Controlling now for pages, authors, and section, reference list length is no longer statistically significant. In fact, it looks pretty much like a random variable (p=0.77) and adds no information to the rest of the regression model.Davis's analysis looks convincing to me. It's hard to say, however, whether it conclusively refutes the result reported in Nature News. That's partly because the CMBCM analysis is derived from a much larger data set than Davis's; but more importantly, it was presented at a conference, not in a published article.
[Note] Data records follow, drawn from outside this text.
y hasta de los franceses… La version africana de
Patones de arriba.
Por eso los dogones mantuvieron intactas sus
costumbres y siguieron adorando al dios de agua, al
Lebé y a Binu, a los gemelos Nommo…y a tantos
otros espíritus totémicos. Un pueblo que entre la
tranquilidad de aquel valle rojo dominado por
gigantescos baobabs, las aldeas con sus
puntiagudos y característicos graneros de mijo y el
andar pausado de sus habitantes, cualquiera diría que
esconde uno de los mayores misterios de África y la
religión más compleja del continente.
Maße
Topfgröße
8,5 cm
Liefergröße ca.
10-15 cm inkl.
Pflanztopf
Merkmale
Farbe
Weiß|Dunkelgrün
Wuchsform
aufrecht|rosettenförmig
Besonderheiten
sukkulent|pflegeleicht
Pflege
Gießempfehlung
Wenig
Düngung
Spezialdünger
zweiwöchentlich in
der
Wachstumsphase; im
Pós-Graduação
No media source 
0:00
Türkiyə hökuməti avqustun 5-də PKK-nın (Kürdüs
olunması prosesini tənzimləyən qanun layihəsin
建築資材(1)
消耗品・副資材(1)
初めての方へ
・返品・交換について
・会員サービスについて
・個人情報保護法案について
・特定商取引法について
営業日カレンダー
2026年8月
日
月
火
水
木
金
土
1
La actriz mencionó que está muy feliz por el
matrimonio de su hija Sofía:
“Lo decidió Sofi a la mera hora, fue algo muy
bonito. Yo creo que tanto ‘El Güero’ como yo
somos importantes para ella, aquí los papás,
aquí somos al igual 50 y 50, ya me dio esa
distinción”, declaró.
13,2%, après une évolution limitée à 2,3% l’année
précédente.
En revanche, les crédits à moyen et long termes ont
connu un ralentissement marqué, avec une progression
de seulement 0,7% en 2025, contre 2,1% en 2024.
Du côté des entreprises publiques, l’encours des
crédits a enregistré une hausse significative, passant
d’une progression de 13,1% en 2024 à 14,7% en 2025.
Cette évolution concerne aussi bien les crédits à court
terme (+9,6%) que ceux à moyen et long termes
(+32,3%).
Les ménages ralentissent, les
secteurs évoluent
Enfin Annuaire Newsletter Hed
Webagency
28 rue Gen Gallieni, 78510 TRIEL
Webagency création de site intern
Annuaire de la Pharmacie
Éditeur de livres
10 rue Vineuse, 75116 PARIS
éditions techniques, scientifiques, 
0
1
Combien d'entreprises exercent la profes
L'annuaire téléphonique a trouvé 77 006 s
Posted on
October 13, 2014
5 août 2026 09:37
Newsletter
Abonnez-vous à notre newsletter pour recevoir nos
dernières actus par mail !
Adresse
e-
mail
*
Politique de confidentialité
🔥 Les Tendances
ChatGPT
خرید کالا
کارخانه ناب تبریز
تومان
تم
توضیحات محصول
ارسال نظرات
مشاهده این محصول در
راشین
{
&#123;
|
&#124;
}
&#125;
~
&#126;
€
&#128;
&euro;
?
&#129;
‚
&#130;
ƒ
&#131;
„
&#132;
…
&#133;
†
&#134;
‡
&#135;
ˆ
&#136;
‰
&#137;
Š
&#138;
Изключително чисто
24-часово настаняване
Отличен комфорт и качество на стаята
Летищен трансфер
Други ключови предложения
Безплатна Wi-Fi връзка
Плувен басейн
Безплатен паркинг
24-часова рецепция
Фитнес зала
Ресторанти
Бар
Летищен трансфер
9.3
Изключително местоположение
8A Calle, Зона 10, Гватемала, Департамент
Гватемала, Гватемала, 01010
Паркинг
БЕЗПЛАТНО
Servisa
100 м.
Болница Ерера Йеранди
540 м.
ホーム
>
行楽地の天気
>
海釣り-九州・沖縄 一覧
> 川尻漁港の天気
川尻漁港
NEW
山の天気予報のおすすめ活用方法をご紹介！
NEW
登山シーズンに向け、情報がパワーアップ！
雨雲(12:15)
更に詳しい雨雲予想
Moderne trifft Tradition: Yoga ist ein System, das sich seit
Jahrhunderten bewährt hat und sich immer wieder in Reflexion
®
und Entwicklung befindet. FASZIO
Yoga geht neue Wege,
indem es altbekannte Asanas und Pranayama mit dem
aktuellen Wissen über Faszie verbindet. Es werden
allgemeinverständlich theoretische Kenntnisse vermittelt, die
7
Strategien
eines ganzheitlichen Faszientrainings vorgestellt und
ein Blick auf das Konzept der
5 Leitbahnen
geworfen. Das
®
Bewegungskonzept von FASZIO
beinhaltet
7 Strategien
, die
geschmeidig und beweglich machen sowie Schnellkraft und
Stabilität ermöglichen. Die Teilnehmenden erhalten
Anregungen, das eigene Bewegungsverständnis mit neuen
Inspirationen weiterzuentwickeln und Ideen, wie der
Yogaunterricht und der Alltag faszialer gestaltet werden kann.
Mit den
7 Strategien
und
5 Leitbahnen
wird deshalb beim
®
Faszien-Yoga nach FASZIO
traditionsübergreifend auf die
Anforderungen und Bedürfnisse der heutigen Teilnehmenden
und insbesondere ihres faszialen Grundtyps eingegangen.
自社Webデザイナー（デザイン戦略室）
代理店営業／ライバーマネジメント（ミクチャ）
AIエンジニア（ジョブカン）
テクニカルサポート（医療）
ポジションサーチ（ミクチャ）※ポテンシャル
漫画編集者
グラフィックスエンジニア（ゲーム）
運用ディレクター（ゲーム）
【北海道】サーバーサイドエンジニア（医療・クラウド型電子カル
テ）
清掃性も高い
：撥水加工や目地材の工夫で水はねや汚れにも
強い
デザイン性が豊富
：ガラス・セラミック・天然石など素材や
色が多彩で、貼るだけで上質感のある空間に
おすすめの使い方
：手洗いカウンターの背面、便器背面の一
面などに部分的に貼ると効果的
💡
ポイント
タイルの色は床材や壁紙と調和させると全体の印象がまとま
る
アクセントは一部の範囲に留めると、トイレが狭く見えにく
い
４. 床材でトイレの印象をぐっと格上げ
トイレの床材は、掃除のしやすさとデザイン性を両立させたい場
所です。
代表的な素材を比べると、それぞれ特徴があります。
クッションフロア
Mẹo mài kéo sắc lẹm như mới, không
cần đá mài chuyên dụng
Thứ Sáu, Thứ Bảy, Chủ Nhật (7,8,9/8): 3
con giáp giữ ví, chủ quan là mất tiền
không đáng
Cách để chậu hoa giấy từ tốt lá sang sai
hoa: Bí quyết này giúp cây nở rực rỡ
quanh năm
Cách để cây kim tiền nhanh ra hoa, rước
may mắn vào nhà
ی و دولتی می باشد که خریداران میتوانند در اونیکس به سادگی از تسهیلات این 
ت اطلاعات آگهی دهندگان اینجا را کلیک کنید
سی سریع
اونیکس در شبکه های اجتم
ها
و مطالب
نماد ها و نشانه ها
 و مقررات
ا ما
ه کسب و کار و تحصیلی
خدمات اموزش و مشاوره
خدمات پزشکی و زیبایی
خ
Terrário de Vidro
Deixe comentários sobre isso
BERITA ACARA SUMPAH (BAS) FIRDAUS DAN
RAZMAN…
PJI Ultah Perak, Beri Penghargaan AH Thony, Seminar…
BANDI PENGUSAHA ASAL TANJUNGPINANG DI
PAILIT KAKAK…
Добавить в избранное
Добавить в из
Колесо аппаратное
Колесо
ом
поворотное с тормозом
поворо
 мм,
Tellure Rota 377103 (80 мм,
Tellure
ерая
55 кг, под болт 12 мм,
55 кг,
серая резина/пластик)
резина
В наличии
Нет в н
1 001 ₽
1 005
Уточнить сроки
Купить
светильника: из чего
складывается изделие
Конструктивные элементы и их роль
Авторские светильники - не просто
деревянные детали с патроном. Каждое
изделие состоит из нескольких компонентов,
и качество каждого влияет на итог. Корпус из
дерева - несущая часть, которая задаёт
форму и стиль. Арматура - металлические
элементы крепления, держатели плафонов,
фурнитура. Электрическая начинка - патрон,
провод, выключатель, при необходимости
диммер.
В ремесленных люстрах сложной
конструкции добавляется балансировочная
Conference papers often present preliminary results, and in the absence of a published Methods section, the News article doesn't tell us whether the coauthors controlled for the effects of the confounding factors Davis identifies or not. (Although it seems logical to conclude from the News piece that they didn't.) If the CMBCM data set is going to make it through peer review at a journal, however, its authors will have to account for confounding factors.